The King came to her as she sat brooding. His face was white with rage and his lips trembled. She was filled with tenderness, for he had at least on this occasion brought his troubles to his mother.
‘Mother,’ he cried, ‘I have planned such a procession! We were to go to Notre Dame to pray for a child. I had designed our dreses. They were to be of purple, with touches of green about them. They were delightful.’
‘Yes, my darling. But why are you so angry?’
‘The council has refused to grant me the money to pay for it. How dare they! Is it for them to prevent our getting a child? It is small wonder that we have no heir. How does God feel when He sees the meanness of my council? It is an insult to Him!’
‘But how could the money be,found, my son! The dresses would cost a great deal. Then there are all the trappings which must not be forgotten on such an occasion.’
‘The people would enjoy the spectacle. They must therefore expect to pay for it.’

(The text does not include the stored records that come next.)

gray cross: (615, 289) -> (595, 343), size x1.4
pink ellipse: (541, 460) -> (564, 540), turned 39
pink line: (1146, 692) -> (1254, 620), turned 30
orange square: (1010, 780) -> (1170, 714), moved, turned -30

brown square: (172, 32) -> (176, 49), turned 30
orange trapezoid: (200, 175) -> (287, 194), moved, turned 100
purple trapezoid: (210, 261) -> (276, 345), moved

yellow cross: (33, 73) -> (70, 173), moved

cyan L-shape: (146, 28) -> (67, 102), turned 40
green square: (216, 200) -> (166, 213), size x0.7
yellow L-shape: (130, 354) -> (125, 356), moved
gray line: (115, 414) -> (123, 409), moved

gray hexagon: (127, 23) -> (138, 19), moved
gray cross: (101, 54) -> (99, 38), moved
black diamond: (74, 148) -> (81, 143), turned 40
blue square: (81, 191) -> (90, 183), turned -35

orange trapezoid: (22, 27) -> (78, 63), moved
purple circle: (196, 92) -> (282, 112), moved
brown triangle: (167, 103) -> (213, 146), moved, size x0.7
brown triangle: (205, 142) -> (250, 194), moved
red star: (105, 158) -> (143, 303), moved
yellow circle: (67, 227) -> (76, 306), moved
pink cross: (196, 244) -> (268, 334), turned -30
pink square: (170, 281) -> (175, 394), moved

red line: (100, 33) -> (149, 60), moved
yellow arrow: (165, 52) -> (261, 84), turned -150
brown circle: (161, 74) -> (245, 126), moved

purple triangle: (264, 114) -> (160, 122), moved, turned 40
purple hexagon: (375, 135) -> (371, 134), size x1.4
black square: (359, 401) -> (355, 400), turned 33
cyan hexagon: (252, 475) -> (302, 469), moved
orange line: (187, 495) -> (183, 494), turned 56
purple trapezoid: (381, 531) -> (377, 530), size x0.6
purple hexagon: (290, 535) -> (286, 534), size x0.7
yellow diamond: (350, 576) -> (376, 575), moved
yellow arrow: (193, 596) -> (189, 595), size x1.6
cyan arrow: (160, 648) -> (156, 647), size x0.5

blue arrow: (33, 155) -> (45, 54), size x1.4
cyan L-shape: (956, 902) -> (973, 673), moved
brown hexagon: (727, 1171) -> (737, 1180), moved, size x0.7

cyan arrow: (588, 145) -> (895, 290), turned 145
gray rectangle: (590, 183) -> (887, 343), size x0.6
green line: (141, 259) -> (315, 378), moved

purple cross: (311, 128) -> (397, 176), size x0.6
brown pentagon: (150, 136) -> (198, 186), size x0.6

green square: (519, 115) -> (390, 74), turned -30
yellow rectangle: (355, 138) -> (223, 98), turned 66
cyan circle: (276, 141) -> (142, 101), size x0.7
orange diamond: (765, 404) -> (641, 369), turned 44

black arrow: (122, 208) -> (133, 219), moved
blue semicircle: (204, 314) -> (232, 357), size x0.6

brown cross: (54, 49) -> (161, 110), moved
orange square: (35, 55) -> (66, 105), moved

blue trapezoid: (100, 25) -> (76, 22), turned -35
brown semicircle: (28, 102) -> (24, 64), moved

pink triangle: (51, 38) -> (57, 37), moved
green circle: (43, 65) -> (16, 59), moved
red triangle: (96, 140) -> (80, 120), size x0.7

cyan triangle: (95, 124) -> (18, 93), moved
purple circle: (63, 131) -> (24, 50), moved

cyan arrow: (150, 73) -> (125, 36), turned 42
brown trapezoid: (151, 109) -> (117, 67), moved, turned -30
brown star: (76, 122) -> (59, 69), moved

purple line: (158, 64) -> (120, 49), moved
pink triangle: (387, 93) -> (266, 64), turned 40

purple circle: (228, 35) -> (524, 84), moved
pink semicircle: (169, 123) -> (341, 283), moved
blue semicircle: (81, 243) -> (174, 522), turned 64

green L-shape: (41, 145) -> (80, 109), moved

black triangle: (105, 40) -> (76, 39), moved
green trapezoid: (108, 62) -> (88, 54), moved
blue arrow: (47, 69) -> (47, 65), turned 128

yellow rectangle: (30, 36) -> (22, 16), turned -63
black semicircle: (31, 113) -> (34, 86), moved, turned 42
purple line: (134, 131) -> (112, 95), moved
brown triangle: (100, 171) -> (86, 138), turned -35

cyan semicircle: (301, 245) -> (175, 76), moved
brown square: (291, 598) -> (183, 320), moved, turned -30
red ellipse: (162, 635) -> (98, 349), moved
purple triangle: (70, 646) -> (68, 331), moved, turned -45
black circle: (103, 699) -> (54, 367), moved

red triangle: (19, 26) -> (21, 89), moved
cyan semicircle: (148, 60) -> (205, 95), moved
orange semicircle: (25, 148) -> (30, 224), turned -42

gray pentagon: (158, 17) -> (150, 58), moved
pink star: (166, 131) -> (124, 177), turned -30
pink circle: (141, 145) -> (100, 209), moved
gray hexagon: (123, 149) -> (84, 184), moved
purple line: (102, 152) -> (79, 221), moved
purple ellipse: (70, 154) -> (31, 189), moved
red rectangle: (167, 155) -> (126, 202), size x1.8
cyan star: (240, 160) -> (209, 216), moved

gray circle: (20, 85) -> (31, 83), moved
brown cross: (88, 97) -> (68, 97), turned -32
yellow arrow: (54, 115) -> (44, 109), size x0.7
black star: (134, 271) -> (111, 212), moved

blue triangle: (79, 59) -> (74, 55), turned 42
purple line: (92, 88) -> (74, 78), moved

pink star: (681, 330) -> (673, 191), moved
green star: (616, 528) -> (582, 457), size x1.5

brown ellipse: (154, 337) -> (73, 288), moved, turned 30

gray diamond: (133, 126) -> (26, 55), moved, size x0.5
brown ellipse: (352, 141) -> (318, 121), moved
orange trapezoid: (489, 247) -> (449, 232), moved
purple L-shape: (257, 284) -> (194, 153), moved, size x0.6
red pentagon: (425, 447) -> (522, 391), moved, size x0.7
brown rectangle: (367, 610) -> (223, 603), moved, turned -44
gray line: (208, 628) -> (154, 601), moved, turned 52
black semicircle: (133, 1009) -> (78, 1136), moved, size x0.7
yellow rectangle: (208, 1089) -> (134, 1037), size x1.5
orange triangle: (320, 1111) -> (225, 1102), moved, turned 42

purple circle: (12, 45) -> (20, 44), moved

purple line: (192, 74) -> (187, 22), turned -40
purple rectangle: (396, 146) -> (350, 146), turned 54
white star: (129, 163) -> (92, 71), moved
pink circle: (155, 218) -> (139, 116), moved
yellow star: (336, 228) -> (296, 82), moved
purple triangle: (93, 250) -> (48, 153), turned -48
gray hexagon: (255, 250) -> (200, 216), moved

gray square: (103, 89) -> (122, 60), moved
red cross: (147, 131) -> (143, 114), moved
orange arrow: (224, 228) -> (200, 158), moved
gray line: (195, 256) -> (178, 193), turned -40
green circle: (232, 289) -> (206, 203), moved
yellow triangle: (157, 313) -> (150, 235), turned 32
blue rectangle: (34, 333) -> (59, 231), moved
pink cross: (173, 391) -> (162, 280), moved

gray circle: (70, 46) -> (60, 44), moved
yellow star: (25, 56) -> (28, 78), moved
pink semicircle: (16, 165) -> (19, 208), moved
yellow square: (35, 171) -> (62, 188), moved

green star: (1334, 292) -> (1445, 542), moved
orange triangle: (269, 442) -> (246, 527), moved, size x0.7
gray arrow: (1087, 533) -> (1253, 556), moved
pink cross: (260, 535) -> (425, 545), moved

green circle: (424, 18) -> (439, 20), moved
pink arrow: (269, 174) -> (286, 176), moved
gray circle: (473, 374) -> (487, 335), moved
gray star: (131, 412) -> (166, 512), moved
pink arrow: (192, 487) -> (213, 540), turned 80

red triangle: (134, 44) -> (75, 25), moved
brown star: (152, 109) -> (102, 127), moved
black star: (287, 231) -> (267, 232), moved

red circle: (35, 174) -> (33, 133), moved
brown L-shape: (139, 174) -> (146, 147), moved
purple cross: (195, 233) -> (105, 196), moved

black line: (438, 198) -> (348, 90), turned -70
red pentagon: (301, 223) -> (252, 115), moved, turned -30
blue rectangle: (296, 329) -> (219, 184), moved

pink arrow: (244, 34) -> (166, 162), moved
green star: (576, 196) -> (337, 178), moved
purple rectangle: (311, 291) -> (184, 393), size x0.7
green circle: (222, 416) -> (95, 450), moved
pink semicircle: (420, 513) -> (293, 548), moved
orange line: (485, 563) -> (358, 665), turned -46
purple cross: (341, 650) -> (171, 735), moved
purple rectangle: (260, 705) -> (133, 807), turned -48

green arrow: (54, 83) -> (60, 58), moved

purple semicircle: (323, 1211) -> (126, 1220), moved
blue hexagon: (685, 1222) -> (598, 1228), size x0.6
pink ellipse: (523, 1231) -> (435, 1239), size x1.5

She drew him to the window. ‘Come with me, my son. Look out on Paris. You do not have to look far. You see that bundle . . . lying against the wall there? I’d wager you the cost of your ceremony to a franc, that that is a man or woman dying of starvation.’
He stamped his foot. ‘Those ate the few. There are rich merchants in Paris. The Huguenots are such good businessmen, are they not? Why should they amass wealth to work against me?’
She looked at him sorrowfully. ‘Oh, my son, do not listen to evil counsels. As you value your crown, take heed. You must not expose your desires to the world. Look at Monsieur de Guise and take a lesson from him. What is he doing? He goes about Paris. He expresses sympathy for the people’s sufferings. He distributes large sums in alms. The poor cry: “The good God keep the great Duke!” more often than they mutter their paternosters. To them he is already one of the saints.’
‘So you would have me imitate Saint Henry of Guise, Madame?’
Catherine burst into laughter. ‘Saint Henry of Guise! There is little of the saint in that man. It is merely that he wears an imaginary halo with such charm, such assurance for the people of Paris, that he makes them believe that he works for the Catholic League and for them, when he is only concerned with the good of Monsieur de Guise. That is cleverness, my son.’
‘Madame, since you admire Monsieur de Guise and despise your son, perhaps it would be better if you threw in your lot with him.’
She looked at him sadly. ‘You mistake me, my darling,’ she said patiently. would kill him tomorrow if by so doing I could help you.’
‘It would not seem so,’ said the King sullenly. ‘And if you are prepared to do so much for me, why not persuade them to let me have the money for my procession.’
‘Because it would be unwise. You cannot parade through these streets in your fine clothes before people in rags. Do you not understand that?’
‘I understand that you are on their side against me.’
He burst into tears; and she had already seen, by the traces on his face, that he had wept before the council.
What can I do? she asked herself. The King of France cries like a child for money to spend on his toys, while the people in the streets are starving and murmuring against him, while Paris scowls in sullen silence whenever either of us appears.
Is this how great cities behave when a kingdom is on the brink of revolution?